红细胞保存容器的制造方法

红细胞保存容器的制造方法
【专利摘要】本发明提供的红细胞保存容器（10）的特征在于，具备容器主体部（11）和被覆部（12），所述容器主体部（11）由包含聚烯烃类聚合物、聚酰胺类聚合物、聚氨酯类聚合物、聚苯乙烯类聚合物、聚丁二烯类聚合物、聚酯类聚合物、氟系聚合物、聚碳酸酯类聚合物、聚丙烯酸类聚合物、聚砜类聚合物之中的至少1种以上的树脂组合物构成，所述被覆部（12）形成于上述容器主体部（11）的内表面侧，由类金刚石碳构成。
【专利说明】红细胞保存容器
【技术领域】
[0001]本发明涉及用于保存红细胞浓缩液的红细胞保存容器。
【背景技术】
[0002]作为构成红细胞保存容器的代表性材料，有含有DEHP (邻苯二甲酸二乙基己酯)等增塑剂的软质聚氯乙烯(以下称为软质PVC)。尽管软质PVC使用后的废弃处理等被看作是问题，但现在仍占据红细胞保存容器用材料的主流。其最大的理由在于，在保存红细胞成分时，软质PVC中所含的DEHP侵入到红细胞成分中，由此，具有抑制红细胞的形态变化、溶血现象的作用，而不含有DEHP的其他聚合物例如聚乙烯、聚丙烯则不能期待这种效果。然而，在废弃处理软质PVC时生成的二噁英(dioxin)等今后也是大的技术课题，红细胞保存容器向非软质PVC化的需求逐渐增大。
[0003]另外，近年来在欧洲开始的REACH (化学物质的注册、评价、批准、限制的制度)中，DEHP根据量的不同而存在引发内分泌紊乱(生殖毒性)等的危险，因此，被列举为高危物质之一。也因为这样，红细胞保存容器向非软质PVC化的需求进一步增大。
[0004]提出了各种方案作为红细胞保存容器的非软质PVC材料，例如在专利文献I中记载了下述内容:非PVC塑料与柠檬酸酯的塑料组合物具有抑制红细胞溶血现象的作用。而且还记载了由含有橡胶状聚烯烃共聚物而形成的中央嵌段和聚苯乙烯的末端嵌段构成的聚烯烃共聚物、聚丙烯等作为非PVC塑料。
[0005]专利文献1:日本特表平3-502298号公报

【发明内容】

[0006]然而，对于专利文献I中记载的塑料组合物，实际情况是在抑制溶血作用中没有达到足以令人满意的程度，缺乏红细胞的保存性。
[0007]本发明是鉴于上述情况完成的，其课题在于，提供一种红细胞保存容器，其由不含有增塑剂的非软质PVC材料构成，红细胞的保存性优异，容器的废弃物处理变得容易。
[0008]为了解决上述课题，本发明所涉及的红细胞保存容器的特征在于，具备容器主体部和被覆部，所述容器主体部由包含聚烯烃类聚合物、聚酰胺类聚合物、聚氨酯类聚合物、聚苯乙烯类聚合物、聚丁二烯类聚合物、聚酯类聚合物、氟系聚合物、聚碳酸酯类聚合物、聚丙烯酸类聚合物、聚砜类聚合物之中的至少I种以上的树脂组合物构成，所述被覆部在上述容器主体部的内表面侧形成，由类金刚石碳(Diamond-like carbon)构成。
[0009]通过上述构成，在由不含有DEHP等增塑剂的树脂组合物构成的容器主体部的内表面侧形成由类金刚石碳构成的被覆部，由此，在容器的内部保存红细胞浓缩液时，抑制红细胞吸附，抑制红细胞的形态变化和溶血现象。

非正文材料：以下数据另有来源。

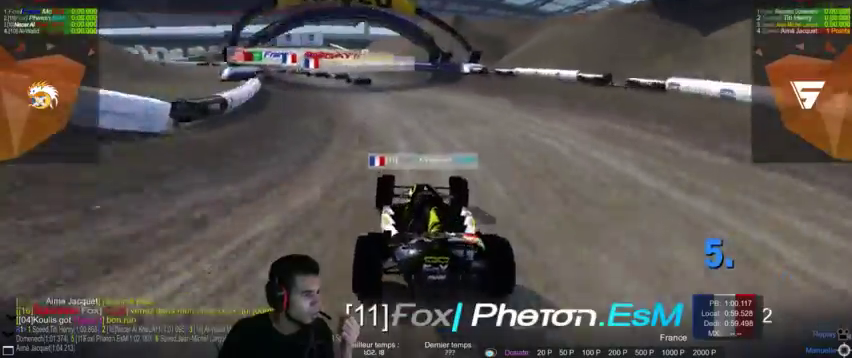
{"buttons": [], "left_stick": "left", "right_stick": "center", "events": [[133, "left_stick", "right"], [200, "left_stick", "center"], [300, "right_stick", "down-right"], [333, "left_stick", "down-right"], [400, "left_stick", "center"], [467, "right_stick", "center"], [500, "left_stick", "left"]]}
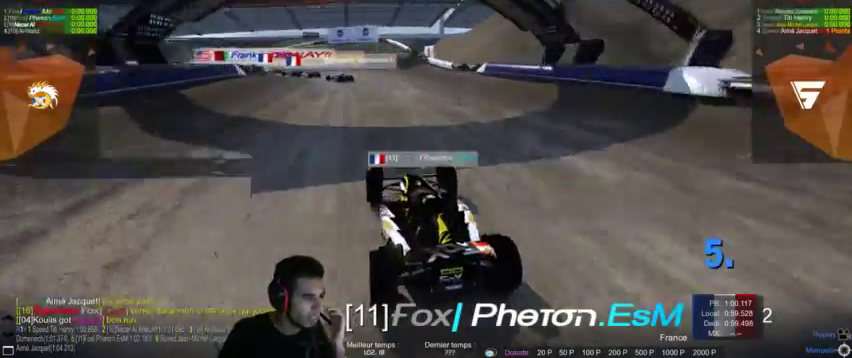
{"buttons": [], "left_stick": "center", "right_stick": "center", "events": [[67, "left_stick", "center"]]}
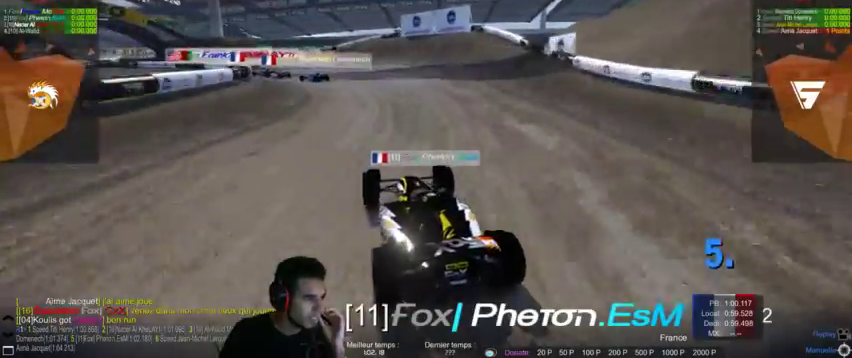
{"buttons": [], "left_stick": "left", "right_stick": "center", "events": [[433, "left_stick", "left"]]}
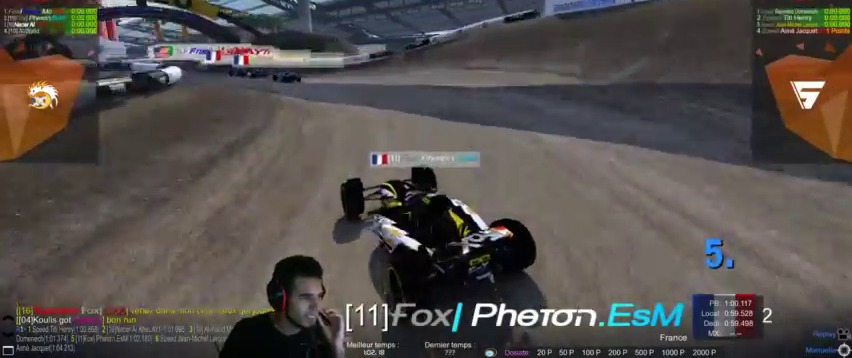
{"buttons": [], "left_stick": "center", "right_stick": "center", "events": [[167, "left_stick", "center"]]}
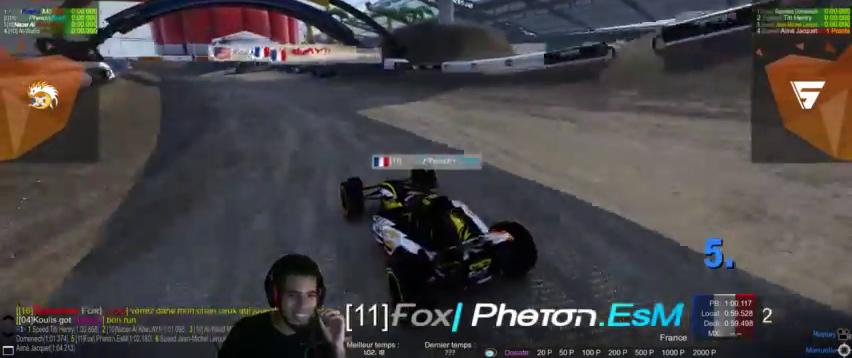
{"buttons": [], "left_stick": "center", "right_stick": "center", "events": []}
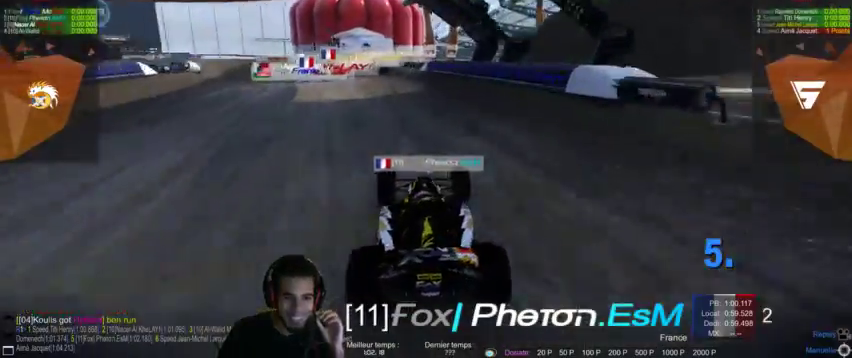
{"buttons": [], "left_stick": "center", "right_stick": "center", "events": []}
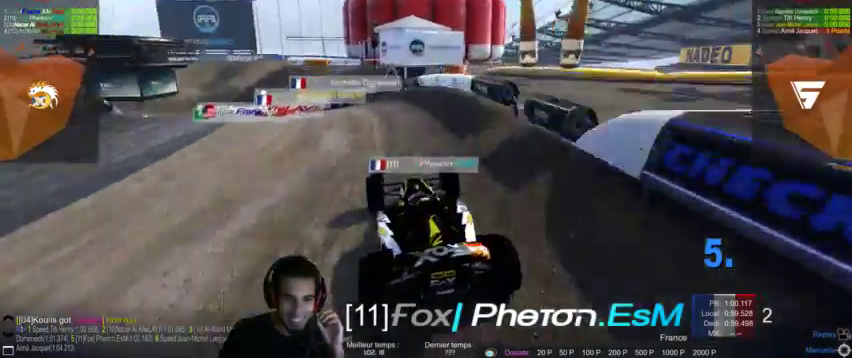
{"buttons": [], "left_stick": "center", "right_stick": "center", "events": []}
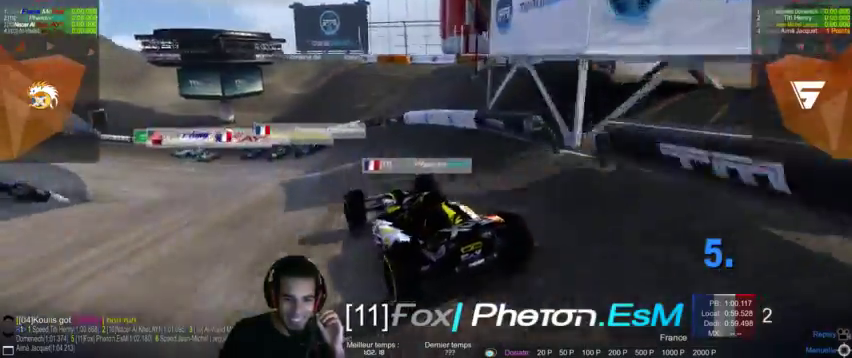
{"buttons": [], "left_stick": "center", "right_stick": "center", "events": []}
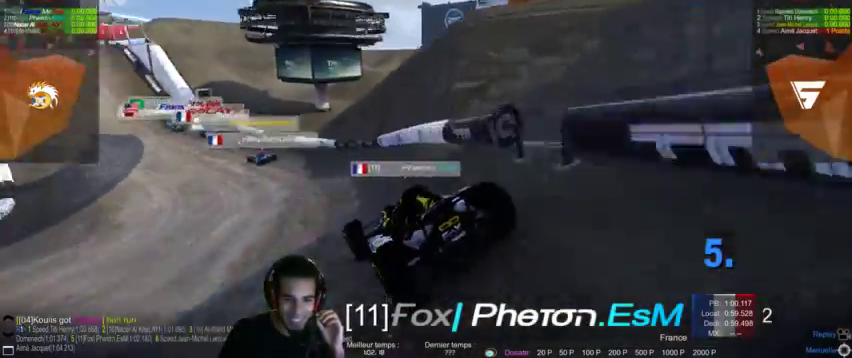
{"buttons": [], "left_stick": "center", "right_stick": "center", "events": []}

认为这是由于通过在容器主体部的内表面侧具备由类金刚石碳构成的被覆层，而导致内表面的表面张力减少。另外，容器主体部和被覆部由非软质PVC材料构成，由此在对容器废弃物处理时不会生成二噁英等。
[0010]本发明所涉及的红细胞保存容器优选在保存红细胞时，在容器内部填充红细胞保存液。
[0011]通过上述构成，填充红细胞保存液，由此进一步抑制红细胞的形态变化、溶血现象。
[0012]本发明所涉及的红细胞保存容器优选:在容器内部除填充上述红细胞保存液外，还进一步填充防溶血剂和表面活性剂；上述表面活性剂的HLB值为13以上，且上述表面活性剂的分子结构中亲水部的氧乙烯基(oxyethylene group)的数量为20以上；上述表面活性剂的分子结构中的亲水部由聚氧乙烯山梨糖醇酐(polyoxyethylene sorbitan)形成；上述防溶血剂为维生素E ;上述红细胞保存液是含有甘露醇、葡萄糖、腺嘌呤以及氯化钠的混合溶液。
[0013]通过上述构成，使用规定的表面活性剂、防溶血剂、红细胞保存液，由此进一步抑制红细胞的形态变化、溶血现象。
[0014]根据本发明，能够提供由不含有增塑剂的非软质PVC材料构成、红细胞的保存性优异、容器的废弃物处理变得容易的红细胞保存容器。
【专利附图】

【附图说明】
[0015]图1是表示使用本实施方式的红细胞保存容器的血液袋系统的构成的模式图。
[0016]图2的(a)是图1中记载的红细胞保存容器的X-X线剖视图，(b)是表示(a)的其他方式的局部剖视图。
[0017]图3是表示使用本实 施方式的红细胞保存容器的血液袋系统的其他方式的模式图。
[0018]图4是表示各种红细胞保存容器中的溶血量推移的图表。
【具体实施方式】
[0019]对于本发明中的红细胞保存容器的实施方式，参照附图进行详细说明。
[0020]如图1、图2的(a)、(b)所示，红细胞保存容器10具备容器主体部11、和在其内表面侧形成的被覆部12。另外，红细胞保存容器10可以具备与容器内部连通且用于排出所保存的红细胞(红细胞浓缩液)等的排出口 108、用于与其他容器(袋)等连接的管IOlcUOld等。应予说明，虽然没有图示，但在提高了红细胞保存容器10的刚性的情况下，可以具备具有疏水性过滤器的通气孔。
[0021](容器主体部)
[0022]容器主体部11由包含聚烯烃类聚合物、聚酰胺类聚合物、聚氨酯类聚合物、聚苯乙烯类聚合物、聚丁二烯类聚合物、聚酯类聚合物、氟系聚合物、聚碳酸酯类聚合物、聚丙烯酸类聚合物、聚砜类聚合物之中的至少I种以上的树脂组合物构成。另外，容器主体部11不限定于由上述树脂组合物形成的单层体，也可以为由彼此不同的上述树脂组合物形成的多个层构成的、未图示的多层体。这样，通过由PVC (聚氯乙烯)以外的树脂组合物构成容器主体部11，无需担心在红细胞保存容器10的废弃物处理时生成二噁英等。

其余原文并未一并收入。